Four hands would make this easier, but I only have the standard two. A chunk of walnut awaits a compound miter cut. Just sitting there on the workbench, sort of mocking me as I try to figure this out. Building a table for the City Hall breakroom, I’m at the Public Works shop alone, after hours. The walnut sits there while the calculus of great, cheap and fast, pick any two churns through the noggin. Decades of woodworking experience, and every bit of my fingers still with me. Ok … let’s give this a try.
Screw four boards into the workbench, temporarily, to hold the piece in place as the chop saw cuts through it. It’s like having two people, perfectly still and immune to danger, helping. If this works, each of the two cuts on the two cleats which stabilize the tabletop and hold the legs will end up exactly the same. Yep. That might work. The cut is still slightly tricky and sorta dangerous, so I plot my escape in advance if it all goes instantly wrong. If you came here for woodworking advice, here it is: that big nasty spinning blade don't discriminate in cutting wood, flesh or bone. So think through it in advance.
Working alone is kind of stupid but, there you have it. I’m a full service City Manager, with plenty to do during the day, and more free time than is healthy during the evenings and weekends. I suppose I could watch Fox News and whip up some local executive orders, but I don’t own an operational television in this time zone, and I’m more concerned with the number than size of my fingers, so the woodshop will suffice as productive distraction from loneliness.
There’s this gem of a mid-century City Hall, undergoing something of a renaissance, with an employee break room in progress. We are going to go with a period correct vibe; vintage travel posters, a refurbished console stereo and other mid-century appropriate furnishings including a lava lamp to soothe away the stress of the working end of Seaside governance. The complexities of building codes, zoning ordinances and fee schedules will be set aside, at least for a few minutes, in a restive cocoon of wood-paneled calm. If you came here for organizational leadership advice, here’s some: treat employees well. They do better, happier work that way.

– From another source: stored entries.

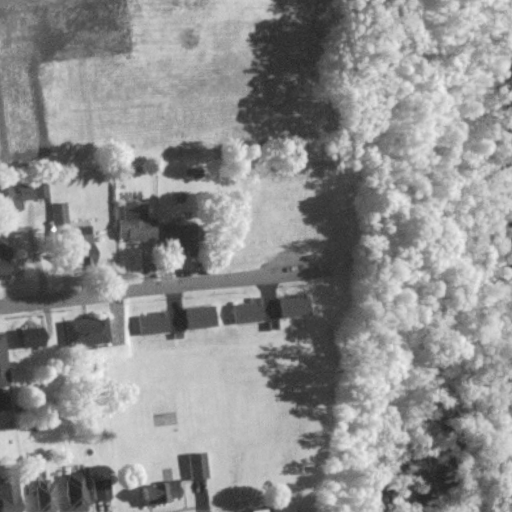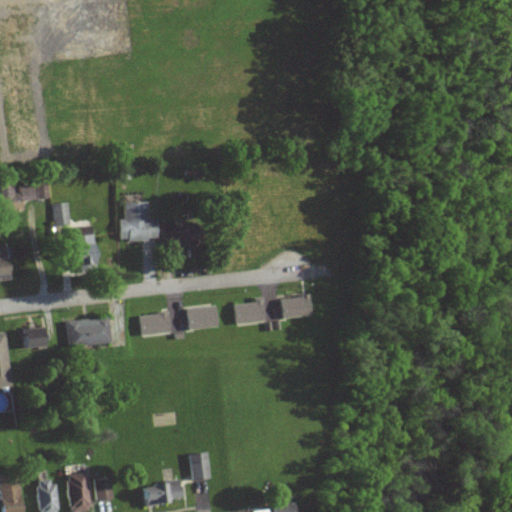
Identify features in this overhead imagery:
building: (39, 188)
building: (14, 197)
building: (58, 214)
building: (135, 223)
building: (178, 240)
road: (33, 250)
building: (77, 251)
building: (2, 260)
road: (155, 286)
building: (293, 306)
building: (247, 312)
building: (199, 318)
building: (152, 323)
building: (85, 332)
building: (30, 338)
building: (3, 364)
building: (197, 466)
building: (102, 489)
building: (75, 492)
building: (158, 492)
building: (9, 495)
building: (45, 496)
building: (281, 507)
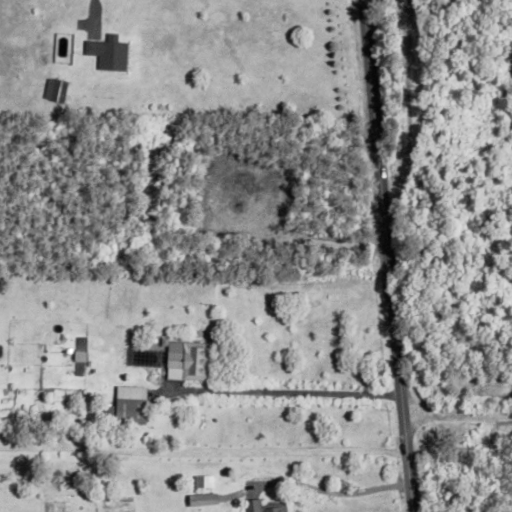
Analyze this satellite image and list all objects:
road: (90, 9)
building: (111, 52)
building: (106, 54)
building: (53, 89)
building: (55, 90)
road: (387, 256)
building: (185, 359)
building: (190, 361)
road: (291, 390)
building: (134, 405)
building: (128, 412)
road: (457, 414)
road: (203, 447)
building: (205, 482)
road: (335, 491)
building: (208, 500)
building: (260, 506)
building: (265, 506)
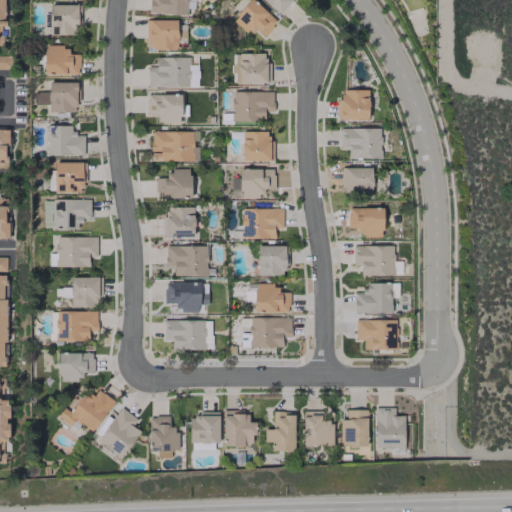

They also do better, happier work if they’re not hungry, so a small dining table is needed. There was this standard laminate covered particle board piece of Office Maxdepot junk that says who the heck cares about anything that would and could serve as a horizontal resting place for your lunch. But here’s the thing. You either care about something, someone or someplace or you don’t. Seaside’s new mission statement is three words. Include. Innovate. Inspire. Awfully hard to be inspired by laminate-covered particle board.
Real wood is the answer, in all its tactile, carbon-storing beauty. Real wood mid-century tables from the real 1960s are also frightfully expensive, so the kismet of City Manager with time on his hands, requisite woodworking skill and ok maybe a touch more place-making obsession than is healthy solves the cheap fast great riddle. Is the table a metaphor for caring enough about place to risk yourself for it?
Hold the chunk of walnut in my left hand and grab the handle/switch of the big nasty spinning blade in my right hand and let’s find out. Is the City Hall renaissance, and this small tricky part of it, a metaphor for Seaside’s ascendance? I suppose you could check the record in Vernon Hills, Davenport, Prairie Crossing... Each of those places has bits of personal handcrafting. Will someone, sitting at the table in the decades to follow, rub the wood and think about doing something just a little more thoughtfully or beautifully or in a manner that invests themselves in the calculus of risk and reward?
It’s all an experiment, and time will tell. Let’s give it a try.